> **Saved data entries**:
----------

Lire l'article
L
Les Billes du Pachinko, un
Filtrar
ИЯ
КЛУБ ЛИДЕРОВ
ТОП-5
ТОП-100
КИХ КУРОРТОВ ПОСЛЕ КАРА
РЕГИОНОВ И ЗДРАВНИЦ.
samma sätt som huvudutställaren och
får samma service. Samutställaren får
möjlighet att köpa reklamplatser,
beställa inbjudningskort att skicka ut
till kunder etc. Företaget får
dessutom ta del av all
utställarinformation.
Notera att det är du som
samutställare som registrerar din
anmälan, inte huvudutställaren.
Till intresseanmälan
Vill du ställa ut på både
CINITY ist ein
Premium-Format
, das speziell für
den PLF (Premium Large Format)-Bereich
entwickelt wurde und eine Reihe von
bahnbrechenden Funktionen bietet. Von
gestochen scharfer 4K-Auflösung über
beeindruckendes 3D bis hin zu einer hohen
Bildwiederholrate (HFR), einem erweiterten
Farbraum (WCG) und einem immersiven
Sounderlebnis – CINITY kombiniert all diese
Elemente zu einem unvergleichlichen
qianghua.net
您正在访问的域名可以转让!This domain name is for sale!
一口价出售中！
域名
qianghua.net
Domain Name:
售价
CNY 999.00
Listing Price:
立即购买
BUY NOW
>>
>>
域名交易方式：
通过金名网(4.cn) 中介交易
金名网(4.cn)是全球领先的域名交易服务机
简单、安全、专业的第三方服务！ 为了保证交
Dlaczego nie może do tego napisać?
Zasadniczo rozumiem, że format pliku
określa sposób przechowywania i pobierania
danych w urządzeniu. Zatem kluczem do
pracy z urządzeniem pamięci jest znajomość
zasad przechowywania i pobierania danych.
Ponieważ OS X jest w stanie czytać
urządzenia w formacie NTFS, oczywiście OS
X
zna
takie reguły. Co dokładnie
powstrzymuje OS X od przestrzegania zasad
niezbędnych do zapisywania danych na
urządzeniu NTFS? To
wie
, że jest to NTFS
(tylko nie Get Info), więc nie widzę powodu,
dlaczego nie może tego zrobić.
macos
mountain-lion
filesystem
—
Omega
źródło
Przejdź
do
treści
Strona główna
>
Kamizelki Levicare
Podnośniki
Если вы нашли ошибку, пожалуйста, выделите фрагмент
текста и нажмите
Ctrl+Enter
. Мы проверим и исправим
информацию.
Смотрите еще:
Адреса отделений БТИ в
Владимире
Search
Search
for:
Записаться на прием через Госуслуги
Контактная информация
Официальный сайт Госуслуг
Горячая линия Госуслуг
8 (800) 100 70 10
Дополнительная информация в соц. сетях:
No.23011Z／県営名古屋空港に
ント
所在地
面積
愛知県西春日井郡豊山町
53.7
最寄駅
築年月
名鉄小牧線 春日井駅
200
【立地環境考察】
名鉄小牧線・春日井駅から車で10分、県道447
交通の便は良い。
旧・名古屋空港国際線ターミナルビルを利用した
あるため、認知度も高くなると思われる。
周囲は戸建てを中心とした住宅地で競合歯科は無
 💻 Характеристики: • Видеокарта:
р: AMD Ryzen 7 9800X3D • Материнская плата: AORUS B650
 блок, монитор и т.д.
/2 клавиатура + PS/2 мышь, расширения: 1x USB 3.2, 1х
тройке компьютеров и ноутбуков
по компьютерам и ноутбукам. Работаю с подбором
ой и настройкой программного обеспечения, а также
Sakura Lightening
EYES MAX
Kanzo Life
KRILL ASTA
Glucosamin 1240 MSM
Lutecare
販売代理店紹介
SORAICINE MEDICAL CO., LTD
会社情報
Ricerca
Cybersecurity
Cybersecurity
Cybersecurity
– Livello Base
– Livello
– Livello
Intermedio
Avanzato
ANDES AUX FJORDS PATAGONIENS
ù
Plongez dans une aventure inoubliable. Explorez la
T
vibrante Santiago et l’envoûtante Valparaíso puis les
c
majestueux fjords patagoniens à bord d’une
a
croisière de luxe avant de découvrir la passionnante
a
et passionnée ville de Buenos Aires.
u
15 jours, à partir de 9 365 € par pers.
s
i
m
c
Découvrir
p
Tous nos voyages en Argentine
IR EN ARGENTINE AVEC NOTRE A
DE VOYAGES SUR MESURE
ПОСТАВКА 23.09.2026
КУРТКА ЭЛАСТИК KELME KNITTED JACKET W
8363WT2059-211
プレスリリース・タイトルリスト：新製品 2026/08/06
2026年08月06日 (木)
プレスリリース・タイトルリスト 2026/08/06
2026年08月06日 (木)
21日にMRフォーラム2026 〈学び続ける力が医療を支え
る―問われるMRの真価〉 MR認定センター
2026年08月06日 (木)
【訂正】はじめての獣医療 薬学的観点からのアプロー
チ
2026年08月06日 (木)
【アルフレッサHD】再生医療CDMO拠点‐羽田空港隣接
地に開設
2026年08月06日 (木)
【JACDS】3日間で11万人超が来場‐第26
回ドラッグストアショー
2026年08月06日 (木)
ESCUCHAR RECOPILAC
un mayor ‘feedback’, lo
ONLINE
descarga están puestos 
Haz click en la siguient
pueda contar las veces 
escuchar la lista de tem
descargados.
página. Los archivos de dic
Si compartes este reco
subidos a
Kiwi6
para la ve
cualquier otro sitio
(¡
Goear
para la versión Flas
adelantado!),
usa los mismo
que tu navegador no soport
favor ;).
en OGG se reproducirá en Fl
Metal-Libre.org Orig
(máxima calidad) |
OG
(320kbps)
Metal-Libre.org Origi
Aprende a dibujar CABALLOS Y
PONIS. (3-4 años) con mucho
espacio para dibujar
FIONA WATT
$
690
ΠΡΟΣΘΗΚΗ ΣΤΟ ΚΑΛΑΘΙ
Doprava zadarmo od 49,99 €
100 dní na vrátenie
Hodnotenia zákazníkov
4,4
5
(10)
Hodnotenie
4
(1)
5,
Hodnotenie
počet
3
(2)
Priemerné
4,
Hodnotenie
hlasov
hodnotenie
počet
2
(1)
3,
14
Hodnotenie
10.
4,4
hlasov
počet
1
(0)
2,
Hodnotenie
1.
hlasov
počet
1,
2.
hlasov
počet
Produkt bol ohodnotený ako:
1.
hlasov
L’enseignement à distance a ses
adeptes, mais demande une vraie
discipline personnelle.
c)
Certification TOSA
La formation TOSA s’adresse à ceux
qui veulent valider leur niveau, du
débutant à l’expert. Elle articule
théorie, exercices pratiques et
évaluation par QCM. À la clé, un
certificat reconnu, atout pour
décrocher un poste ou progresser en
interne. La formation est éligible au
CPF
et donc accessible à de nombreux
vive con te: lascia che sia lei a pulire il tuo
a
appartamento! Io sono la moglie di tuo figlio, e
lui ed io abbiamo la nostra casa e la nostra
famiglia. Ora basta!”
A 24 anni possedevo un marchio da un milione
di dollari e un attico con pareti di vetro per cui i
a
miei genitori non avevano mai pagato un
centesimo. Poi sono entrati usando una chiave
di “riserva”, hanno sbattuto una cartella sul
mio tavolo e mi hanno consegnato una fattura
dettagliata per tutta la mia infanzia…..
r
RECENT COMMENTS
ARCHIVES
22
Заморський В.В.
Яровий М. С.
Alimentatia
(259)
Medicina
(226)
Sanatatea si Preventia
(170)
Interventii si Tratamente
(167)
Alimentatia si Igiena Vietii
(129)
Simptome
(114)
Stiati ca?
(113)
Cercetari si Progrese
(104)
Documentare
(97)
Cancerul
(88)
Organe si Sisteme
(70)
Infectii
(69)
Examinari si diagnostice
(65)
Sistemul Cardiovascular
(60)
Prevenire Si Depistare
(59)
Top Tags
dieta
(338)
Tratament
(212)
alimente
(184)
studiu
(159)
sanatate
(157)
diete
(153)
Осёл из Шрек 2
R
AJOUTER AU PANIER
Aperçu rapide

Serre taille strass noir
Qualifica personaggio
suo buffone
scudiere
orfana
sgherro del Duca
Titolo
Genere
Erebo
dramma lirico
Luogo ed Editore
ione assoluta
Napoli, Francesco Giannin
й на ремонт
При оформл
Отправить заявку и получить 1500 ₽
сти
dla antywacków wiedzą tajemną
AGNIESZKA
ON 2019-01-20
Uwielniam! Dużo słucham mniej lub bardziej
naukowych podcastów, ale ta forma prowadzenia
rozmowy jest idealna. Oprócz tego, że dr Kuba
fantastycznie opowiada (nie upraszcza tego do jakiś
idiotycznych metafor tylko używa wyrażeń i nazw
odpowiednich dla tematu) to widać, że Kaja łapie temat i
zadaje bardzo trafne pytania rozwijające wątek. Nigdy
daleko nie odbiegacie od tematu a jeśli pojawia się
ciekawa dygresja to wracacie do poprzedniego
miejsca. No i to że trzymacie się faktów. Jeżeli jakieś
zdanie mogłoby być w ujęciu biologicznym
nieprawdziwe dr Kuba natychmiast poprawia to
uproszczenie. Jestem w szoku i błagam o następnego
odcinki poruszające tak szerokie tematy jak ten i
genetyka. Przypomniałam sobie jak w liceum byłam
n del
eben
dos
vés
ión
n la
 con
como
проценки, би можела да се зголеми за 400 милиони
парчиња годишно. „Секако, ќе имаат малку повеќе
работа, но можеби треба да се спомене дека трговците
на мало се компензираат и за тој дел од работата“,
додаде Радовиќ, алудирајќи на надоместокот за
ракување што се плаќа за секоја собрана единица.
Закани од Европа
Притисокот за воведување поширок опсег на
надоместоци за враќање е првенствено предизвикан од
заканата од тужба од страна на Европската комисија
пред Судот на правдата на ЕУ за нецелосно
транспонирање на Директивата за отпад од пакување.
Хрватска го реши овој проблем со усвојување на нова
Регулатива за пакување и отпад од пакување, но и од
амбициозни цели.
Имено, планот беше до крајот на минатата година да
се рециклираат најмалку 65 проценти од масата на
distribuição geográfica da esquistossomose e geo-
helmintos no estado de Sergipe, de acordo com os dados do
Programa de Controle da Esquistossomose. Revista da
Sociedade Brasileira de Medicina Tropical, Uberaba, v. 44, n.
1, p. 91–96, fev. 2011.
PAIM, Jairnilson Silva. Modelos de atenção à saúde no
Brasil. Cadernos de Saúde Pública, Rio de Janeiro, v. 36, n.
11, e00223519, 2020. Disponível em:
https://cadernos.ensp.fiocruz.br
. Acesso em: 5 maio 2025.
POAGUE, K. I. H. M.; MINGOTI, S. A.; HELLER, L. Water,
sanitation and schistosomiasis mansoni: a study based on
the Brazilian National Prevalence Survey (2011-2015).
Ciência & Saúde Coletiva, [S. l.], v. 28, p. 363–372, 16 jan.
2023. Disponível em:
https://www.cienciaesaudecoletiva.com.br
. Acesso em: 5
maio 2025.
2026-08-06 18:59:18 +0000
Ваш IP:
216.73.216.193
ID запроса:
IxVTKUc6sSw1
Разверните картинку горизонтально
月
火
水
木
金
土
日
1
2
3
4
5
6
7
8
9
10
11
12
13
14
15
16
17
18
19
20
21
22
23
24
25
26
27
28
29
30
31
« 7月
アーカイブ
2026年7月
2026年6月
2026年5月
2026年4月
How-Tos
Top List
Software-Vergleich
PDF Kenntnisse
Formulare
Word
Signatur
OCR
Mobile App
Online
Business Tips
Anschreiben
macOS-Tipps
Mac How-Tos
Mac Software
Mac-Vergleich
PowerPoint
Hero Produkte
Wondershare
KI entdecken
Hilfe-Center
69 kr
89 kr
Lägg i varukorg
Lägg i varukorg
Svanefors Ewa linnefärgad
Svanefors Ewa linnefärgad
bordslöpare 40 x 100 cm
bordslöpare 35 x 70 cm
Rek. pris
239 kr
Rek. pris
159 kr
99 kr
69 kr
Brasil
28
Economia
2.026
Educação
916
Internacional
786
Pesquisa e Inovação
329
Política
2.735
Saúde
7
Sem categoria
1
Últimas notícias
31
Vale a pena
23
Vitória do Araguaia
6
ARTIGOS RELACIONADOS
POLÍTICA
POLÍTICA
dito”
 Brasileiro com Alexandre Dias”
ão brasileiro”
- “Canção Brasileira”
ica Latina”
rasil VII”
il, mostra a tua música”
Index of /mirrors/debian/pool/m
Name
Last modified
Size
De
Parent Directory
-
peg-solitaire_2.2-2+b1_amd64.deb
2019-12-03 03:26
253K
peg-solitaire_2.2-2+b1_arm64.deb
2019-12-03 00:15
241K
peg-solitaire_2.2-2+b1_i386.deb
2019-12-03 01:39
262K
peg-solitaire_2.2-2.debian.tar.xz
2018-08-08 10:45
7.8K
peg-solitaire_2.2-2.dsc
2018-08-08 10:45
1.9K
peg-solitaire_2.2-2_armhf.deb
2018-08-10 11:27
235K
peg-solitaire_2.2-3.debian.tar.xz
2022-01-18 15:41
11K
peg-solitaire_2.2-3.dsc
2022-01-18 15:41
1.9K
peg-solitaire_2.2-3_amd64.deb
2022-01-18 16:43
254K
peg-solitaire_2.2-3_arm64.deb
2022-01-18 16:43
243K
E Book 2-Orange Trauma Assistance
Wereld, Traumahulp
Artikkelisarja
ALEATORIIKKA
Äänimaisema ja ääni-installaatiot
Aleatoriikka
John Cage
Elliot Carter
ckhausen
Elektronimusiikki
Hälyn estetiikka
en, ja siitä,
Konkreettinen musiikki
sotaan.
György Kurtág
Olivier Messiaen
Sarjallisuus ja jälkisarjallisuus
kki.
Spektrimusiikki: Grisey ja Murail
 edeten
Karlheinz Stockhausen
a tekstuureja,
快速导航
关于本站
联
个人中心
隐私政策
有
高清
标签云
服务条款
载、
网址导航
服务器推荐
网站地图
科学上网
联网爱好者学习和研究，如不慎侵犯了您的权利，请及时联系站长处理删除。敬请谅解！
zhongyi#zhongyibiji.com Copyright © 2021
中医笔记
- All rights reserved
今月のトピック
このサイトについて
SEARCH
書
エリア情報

----------

> **Task item**: Can you print the listing word for word, from its first line through the line containing "samutställare som registrerar din", with both of those lines included?

> **Task result**:
Lire l'article
L
Les Billes du Pachinko, un
Filtrar
ИЯ
КЛУБ ЛИДЕРОВ
ТОП-5
ТОП-100
КИХ КУРОРТОВ ПОСЛЕ КАРА
РЕГИОНОВ И ЗДРАВНИЦ.
samma sätt som huvudutställaren och
får samma service. Samutställaren får
möjlighet att köpa reklamplatser,
beställa inbjudningskort att skicka ut
till kunder etc. Företaget får
dessutom ta del av all
utställarinformation.
Notera att det är du som
samutställare som registrerar din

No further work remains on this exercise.